* **GIVEN INFORMATION**
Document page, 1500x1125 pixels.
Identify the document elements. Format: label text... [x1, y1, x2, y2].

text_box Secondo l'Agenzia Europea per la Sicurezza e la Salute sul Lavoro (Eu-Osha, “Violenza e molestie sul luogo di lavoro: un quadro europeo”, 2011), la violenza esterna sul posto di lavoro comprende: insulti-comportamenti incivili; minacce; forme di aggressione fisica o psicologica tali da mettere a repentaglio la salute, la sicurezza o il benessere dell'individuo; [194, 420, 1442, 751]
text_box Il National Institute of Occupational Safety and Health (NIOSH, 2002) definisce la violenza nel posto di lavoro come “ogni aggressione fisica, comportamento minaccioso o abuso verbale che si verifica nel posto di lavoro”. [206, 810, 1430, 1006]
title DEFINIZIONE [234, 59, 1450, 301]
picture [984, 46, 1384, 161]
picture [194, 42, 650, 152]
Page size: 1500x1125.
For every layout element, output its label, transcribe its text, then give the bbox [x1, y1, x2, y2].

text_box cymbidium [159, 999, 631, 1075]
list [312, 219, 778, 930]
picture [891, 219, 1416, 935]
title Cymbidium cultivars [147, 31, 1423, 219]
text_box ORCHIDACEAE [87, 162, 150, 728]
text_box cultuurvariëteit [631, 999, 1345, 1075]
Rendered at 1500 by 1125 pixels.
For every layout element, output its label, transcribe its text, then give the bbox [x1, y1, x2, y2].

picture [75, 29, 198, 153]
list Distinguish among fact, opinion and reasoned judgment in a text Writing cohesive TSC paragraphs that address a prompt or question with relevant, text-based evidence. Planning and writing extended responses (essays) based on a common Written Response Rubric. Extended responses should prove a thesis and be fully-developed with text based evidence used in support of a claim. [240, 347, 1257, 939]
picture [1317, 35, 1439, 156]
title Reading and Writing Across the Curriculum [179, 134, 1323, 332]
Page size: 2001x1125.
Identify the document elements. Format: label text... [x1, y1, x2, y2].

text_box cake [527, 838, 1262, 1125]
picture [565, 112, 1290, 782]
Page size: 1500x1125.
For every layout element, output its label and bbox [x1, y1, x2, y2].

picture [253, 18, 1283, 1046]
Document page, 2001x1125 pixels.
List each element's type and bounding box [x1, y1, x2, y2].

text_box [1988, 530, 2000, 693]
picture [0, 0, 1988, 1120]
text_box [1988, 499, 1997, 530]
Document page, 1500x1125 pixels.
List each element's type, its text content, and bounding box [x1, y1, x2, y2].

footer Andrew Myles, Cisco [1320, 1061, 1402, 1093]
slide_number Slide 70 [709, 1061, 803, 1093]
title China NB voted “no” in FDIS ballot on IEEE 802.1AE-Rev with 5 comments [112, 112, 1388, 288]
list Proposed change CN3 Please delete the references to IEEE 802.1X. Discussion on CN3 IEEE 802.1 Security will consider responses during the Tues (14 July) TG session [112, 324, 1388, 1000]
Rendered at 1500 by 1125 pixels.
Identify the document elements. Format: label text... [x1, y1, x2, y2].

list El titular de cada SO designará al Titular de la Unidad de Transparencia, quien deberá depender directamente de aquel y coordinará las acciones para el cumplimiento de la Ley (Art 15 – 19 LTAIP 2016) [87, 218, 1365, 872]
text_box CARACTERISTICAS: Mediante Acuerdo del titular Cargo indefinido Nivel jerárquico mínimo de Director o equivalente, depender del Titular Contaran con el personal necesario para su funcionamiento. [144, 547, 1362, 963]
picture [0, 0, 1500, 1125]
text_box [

* **WHAT THE EXERCISE ASKS**
Print the data again exactly.

* **WRITTEN SOLUTION**
Document page, 1500x1125 pixels.
Identify the document elements. Format: label text... [x1, y1, x2, y2].

text_box Secondo l'Agenzia Europea per la Sicurezza e la Salute sul Lavoro (Eu-Osha, “Violenza e molestie sul luogo di lavoro: un quadro europeo”, 2011), la violenza esterna sul posto di lavoro comprende: insulti-comportamenti incivili; minacce; forme di aggressione fisica o psicologica tali da mettere a repentaglio la salute, la sicurezza o il benessere dell'individuo; [194, 420, 1442, 751]
text_box Il National Institute of Occupational Safety and Health (NIOSH, 2002) definisce la violenza nel posto di lavoro come “ogni aggressione fisica, comportamento minaccioso o abuso verbale che si verifica nel posto di lavoro”. [206, 810, 1430, 1006]
title DEFINIZIONE [234, 59, 1450, 301]
picture [984, 46, 1384, 161]
picture [194, 42, 650, 152]
Page size: 1500x1125.
For every layout element, output its label, transcribe its text, then give the bbox [x1, y1, x2, y2].

text_box cymbidium [159, 999, 631, 1075]
list [312, 219, 778, 930]
picture [891, 219, 1416, 935]
title Cymbidium cultivars [147, 31, 1423, 219]
text_box ORCHIDACEAE [87, 162, 150, 728]
text_box cultuurvariëteit [631, 999, 1345, 1075]
Rendered at 1500 by 1125 pixels.
For every layout element, output its label, transcribe its text, then give the bbox [x1, y1, x2, y2].

picture [75, 29, 198, 153]
list Distinguish among fact, opinion and reasoned judgment in a text Writing cohesive TSC paragraphs that address a prompt or question with relevant, text-based evidence. Planning and writing extended responses (essays) based on a common Written Response Rubric. Extended responses should prove a thesis and be fully-developed with text based evidence used in support of a claim. [240, 347, 1257, 939]
picture [1317, 35, 1439, 156]
title Reading and Writing Across the Curriculum [179, 134, 1323, 332]
Page size: 2001x1125.
Identify the document elements. Format: label text... [x1, y1, x2, y2].

text_box cake [527, 838, 1262, 1125]
picture [565, 112, 1290, 782]
Page size: 1500x1125.
For every layout element, output its label and bbox [x1, y1, x2, y2].

picture [253, 18, 1283, 1046]
Document page, 2001x1125 pixels.
List each element's type and bounding box [x1, y1, x2, y2].

text_box [1988, 530, 2000, 693]
picture [0, 0, 1988, 1120]
text_box [1988, 499, 1997, 530]
Document page, 1500x1125 pixels.
List each element's type, its text content, and bounding box [x1, y1, x2, y2].

footer Andrew Myles, Cisco [1320, 1061, 1402, 1093]
slide_number Slide 70 [709, 1061, 803, 1093]
title China NB voted “no” in FDIS ballot on IEEE 802.1AE-Rev with 5 comments [112, 112, 1388, 288]
list Proposed change CN3 Please delete the references to IEEE 802.1X. Discussion on CN3 IEEE 802.1 Security will consider responses during the Tues (14 July) TG session [112, 324, 1388, 1000]
Rendered at 1500 by 1125 pixels.
Identify the document elements. Format: label text... [x1, y1, x2, y2].

list El titular de cada SO designará al Titular de la Unidad de Transparencia, quien deberá depender directamente de aquel y coordinará las acciones para el cumplimiento de la Ley (Art 15 – 19 LTAIP 2016) [87, 218, 1365, 872]
text_box CARACTERISTICAS: Mediante Acuerdo del titular Cargo indefinido Nivel jerárquico mínimo de Director o equivalente, depender del Titular Contaran con el personal necesario para su funcionamiento. [144, 547, 1362, 963]
picture [0, 0, 1500, 1125]
text_box [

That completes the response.